SEBI broadens rules for equity funds worth 4 billion to include gold

SEBI broadens rules for equity funds worth $384 billion to include gold

The Securities and Exchange Board of India has allowed the $384 billion actively managed equity funds to park more of their money in gold and silver, giving them more flexibility at a time when global demand for hard assets is increasing.

Under SEBI’s revised rules, equity funds can invest the rest of their portfolios – up to 35% of their assets – in gold and silver instruments, as well as units of infrastructure investment trusts.

By expanding the list of permitted assets, the regulator has given equity funds a broader toolkit that already includes money market and other liquid securities. The change could also create a new source of demand for gold and silver, which have attracted robust investor interest during a blistering rally.

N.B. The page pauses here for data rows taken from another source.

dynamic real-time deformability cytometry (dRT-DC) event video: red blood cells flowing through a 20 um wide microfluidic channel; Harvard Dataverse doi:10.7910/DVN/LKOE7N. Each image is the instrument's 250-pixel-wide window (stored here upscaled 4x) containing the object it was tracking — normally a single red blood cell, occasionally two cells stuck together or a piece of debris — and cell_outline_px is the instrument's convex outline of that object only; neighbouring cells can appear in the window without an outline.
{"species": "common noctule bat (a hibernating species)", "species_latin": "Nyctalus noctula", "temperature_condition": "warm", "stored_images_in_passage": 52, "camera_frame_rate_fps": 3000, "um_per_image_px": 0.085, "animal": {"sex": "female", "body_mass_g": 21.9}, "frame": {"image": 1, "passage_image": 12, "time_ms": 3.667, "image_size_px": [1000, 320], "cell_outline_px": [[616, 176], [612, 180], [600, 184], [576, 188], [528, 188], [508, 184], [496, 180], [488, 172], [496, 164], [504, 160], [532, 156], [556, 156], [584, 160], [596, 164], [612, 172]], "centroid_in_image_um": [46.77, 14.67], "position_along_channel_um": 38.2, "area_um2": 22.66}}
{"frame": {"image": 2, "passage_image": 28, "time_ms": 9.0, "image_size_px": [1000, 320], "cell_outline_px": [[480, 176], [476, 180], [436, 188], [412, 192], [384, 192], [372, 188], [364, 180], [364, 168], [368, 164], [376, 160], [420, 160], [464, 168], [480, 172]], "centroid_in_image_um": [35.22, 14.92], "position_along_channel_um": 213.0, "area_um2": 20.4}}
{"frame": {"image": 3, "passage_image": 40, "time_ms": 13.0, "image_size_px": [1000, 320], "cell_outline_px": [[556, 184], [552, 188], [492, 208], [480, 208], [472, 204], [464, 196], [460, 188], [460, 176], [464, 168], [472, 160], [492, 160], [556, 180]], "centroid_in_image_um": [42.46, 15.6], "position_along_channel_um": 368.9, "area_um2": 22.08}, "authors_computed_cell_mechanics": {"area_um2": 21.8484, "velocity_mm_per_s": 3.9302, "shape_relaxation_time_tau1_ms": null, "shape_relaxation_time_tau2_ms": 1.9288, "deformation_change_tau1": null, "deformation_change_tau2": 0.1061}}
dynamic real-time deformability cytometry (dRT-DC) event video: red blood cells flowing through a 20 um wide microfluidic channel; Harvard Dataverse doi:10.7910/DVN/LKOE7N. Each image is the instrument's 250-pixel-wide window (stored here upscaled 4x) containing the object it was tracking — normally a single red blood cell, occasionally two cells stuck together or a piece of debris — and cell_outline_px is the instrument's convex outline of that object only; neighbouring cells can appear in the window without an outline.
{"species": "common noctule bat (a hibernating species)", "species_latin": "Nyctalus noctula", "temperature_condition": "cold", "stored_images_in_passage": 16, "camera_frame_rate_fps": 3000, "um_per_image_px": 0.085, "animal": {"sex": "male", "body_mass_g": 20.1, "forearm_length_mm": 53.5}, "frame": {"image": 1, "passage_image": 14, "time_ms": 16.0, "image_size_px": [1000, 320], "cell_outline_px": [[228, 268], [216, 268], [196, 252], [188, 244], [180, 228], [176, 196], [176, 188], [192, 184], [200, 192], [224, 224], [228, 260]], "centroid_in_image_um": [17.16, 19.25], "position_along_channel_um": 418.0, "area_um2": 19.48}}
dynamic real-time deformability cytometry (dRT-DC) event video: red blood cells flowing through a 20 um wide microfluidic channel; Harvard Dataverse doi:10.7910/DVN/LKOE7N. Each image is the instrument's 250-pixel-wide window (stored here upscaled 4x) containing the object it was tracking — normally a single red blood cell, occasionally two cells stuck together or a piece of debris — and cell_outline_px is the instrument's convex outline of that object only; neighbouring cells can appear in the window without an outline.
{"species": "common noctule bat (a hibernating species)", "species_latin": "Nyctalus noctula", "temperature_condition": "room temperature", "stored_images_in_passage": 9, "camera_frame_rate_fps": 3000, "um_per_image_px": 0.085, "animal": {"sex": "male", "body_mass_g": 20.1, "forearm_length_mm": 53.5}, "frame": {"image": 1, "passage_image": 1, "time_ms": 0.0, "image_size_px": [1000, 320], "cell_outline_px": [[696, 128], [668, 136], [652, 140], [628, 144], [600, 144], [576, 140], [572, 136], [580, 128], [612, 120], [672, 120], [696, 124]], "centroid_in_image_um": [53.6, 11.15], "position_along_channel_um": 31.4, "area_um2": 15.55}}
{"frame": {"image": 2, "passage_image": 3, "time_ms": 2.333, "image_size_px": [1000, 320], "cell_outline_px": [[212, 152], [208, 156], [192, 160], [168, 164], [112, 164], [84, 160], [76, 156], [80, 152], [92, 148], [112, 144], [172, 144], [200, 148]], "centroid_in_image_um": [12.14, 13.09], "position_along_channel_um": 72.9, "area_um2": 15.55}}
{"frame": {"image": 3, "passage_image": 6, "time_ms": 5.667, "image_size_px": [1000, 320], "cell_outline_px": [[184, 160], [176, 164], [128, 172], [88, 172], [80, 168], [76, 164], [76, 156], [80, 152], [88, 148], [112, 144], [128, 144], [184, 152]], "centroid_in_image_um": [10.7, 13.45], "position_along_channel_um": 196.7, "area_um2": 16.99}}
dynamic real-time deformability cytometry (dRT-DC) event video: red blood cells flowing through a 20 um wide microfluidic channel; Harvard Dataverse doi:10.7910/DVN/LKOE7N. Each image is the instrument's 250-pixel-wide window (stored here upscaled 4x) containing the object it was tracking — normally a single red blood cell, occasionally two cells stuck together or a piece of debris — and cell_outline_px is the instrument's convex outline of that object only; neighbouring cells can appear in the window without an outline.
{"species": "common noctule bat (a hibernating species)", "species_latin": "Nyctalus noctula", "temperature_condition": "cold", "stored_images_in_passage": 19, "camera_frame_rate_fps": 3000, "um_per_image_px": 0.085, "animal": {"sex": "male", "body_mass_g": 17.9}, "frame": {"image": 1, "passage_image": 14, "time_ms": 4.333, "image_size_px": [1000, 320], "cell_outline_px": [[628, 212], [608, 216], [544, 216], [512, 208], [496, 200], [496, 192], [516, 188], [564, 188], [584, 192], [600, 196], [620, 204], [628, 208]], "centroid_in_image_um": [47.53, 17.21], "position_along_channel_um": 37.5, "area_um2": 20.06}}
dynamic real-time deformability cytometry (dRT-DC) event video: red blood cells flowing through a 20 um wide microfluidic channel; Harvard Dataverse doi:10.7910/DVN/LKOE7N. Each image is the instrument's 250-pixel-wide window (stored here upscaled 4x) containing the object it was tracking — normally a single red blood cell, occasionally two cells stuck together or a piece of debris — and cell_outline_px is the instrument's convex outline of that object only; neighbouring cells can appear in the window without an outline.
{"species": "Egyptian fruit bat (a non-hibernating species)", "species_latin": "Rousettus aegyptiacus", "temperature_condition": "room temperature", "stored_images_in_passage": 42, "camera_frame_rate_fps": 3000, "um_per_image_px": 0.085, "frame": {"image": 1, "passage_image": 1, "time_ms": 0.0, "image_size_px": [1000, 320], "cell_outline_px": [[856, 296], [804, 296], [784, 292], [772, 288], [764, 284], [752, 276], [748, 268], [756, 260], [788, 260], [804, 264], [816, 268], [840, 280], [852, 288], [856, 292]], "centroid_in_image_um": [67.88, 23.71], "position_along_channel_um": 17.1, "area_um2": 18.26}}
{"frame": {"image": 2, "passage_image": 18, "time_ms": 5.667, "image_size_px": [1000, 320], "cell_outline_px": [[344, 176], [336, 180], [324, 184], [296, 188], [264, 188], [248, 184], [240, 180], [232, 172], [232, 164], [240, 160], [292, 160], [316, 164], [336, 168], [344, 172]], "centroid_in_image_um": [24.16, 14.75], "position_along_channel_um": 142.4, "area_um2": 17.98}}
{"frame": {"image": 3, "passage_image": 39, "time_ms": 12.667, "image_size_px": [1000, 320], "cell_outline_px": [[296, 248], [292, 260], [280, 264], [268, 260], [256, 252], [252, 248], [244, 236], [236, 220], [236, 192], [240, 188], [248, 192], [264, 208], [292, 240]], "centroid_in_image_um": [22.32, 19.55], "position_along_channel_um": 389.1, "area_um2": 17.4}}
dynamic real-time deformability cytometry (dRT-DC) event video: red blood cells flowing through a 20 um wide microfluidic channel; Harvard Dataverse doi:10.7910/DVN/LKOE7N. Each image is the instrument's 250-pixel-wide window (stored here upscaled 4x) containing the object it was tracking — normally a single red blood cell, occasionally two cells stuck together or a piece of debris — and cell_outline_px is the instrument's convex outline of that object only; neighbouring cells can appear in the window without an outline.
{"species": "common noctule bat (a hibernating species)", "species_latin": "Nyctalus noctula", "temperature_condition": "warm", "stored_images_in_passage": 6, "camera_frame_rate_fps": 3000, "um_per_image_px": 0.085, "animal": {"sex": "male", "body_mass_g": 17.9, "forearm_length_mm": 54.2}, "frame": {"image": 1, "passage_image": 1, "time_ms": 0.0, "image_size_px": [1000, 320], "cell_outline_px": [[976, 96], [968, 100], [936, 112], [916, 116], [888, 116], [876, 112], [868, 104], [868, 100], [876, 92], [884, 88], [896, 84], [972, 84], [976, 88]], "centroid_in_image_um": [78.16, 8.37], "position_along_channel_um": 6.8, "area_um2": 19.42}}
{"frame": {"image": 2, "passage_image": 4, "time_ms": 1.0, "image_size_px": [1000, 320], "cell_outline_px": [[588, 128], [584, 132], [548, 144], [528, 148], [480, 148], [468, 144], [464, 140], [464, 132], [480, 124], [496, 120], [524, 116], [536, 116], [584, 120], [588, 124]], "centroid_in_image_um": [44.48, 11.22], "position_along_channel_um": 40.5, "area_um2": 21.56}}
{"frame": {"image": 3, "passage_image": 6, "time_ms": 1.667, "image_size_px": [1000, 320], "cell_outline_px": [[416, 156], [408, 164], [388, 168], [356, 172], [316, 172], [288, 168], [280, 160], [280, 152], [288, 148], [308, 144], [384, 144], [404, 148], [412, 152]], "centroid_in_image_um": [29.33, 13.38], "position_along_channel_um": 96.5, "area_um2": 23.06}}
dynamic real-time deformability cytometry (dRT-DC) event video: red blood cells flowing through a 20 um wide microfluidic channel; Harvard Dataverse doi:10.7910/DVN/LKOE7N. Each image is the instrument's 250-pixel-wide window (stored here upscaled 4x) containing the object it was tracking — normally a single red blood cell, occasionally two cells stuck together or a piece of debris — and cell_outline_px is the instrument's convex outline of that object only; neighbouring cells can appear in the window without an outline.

In January, local investors put more money into gold exchange-traded funds than into stock funds, a rare reversal that underlines the metal’s growing appeal amid market uncertainty.

SEBI also approved the creation of a new category of life cycle funds or target date funds. These plans have predetermined terms ranging from five to thirty years and are designed for goal-oriented investing, such as retirement planning.

Asset managers will be allowed to offer up to six active life-cycle funds at a time, potentially allowing the sector to compete with the government’s National Pension System, which oversees about $177 billion.